Please name the chicken dish that the spaghetti post below says was made for the first post of the week.

• [Source text]:
————

Spaghetti with Bacon, Egg, and Cheese

"What Came First - The Chicken or the Egg?", the theme for this week at I Heart Cooking Clubs (IHCC). This is my second post for this week at IHCC. The first one, I've made a chicken dish, Chicken Skewers with Lime, Chilli and Mint. I could not decide which dish I should make, either a chicken or an egg dish, so I made one of each!



This is a pretty simple pasta with simple ingredients, and it takes just minutes to make. Ingredients used are just a few; bacon, olive oil, salt and pepper, and parsley, of which I have used a generous amount of fresh coriander from my garden pot. I have however added two more ingredients ; garlic powder and lemon juice. I'm nuts about garlic powder! I really love garlic powder, especially in pasta dishes like this. It adds a nice garlicky taste and fragrance with just a teaspoon or so. Lemon juice is needed for pasta like this; at least that's my personal preference. I find that lemon juice always turn a simple pasta such as this into a really yummy simple pasta!  And be generous with the salt and pepper, the pasta needs it!


And of course the egg! Who could resist fried eggs? I love fried eggs with the whites all cripsy at the edges with soft-set york, sprinkle with more black pepper over the top before serving. A simple, yummy and satisfying lunch. This is one pasta dish that I would make again!

————

• [Dataset excerpts]:
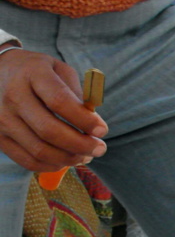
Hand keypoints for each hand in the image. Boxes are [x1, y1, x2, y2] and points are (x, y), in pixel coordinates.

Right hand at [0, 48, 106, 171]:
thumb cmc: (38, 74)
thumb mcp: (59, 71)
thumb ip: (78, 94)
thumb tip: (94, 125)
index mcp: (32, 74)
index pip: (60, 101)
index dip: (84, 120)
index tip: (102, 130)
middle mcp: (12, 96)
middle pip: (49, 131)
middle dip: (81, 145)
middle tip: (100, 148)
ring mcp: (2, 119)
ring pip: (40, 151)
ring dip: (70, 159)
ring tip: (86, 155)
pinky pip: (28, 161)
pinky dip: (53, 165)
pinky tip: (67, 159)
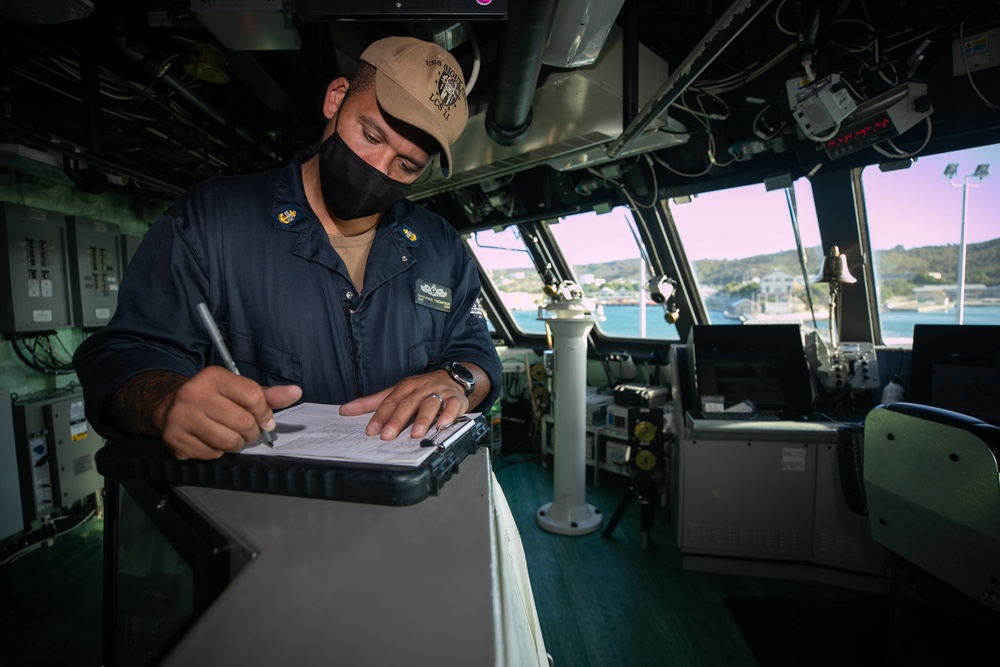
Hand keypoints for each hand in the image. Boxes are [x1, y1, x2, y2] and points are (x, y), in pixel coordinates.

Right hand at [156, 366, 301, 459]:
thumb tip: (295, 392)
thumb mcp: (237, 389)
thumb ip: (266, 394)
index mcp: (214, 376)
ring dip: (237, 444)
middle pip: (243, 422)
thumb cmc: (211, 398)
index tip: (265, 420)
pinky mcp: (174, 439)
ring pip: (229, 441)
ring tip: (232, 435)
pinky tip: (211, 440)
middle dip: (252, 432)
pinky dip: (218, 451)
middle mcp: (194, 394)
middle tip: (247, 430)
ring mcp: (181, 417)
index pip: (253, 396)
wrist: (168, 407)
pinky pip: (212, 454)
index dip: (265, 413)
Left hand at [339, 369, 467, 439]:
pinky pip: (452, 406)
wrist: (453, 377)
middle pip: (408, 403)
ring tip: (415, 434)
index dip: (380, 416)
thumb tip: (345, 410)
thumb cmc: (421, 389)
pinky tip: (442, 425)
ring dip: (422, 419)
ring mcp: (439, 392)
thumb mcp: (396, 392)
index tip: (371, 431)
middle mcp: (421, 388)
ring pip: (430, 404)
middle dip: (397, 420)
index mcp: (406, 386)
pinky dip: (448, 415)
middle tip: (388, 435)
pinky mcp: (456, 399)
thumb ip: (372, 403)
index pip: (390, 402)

————

• [Response area]: Chicken Skewers with Lime, Chilli and Mint.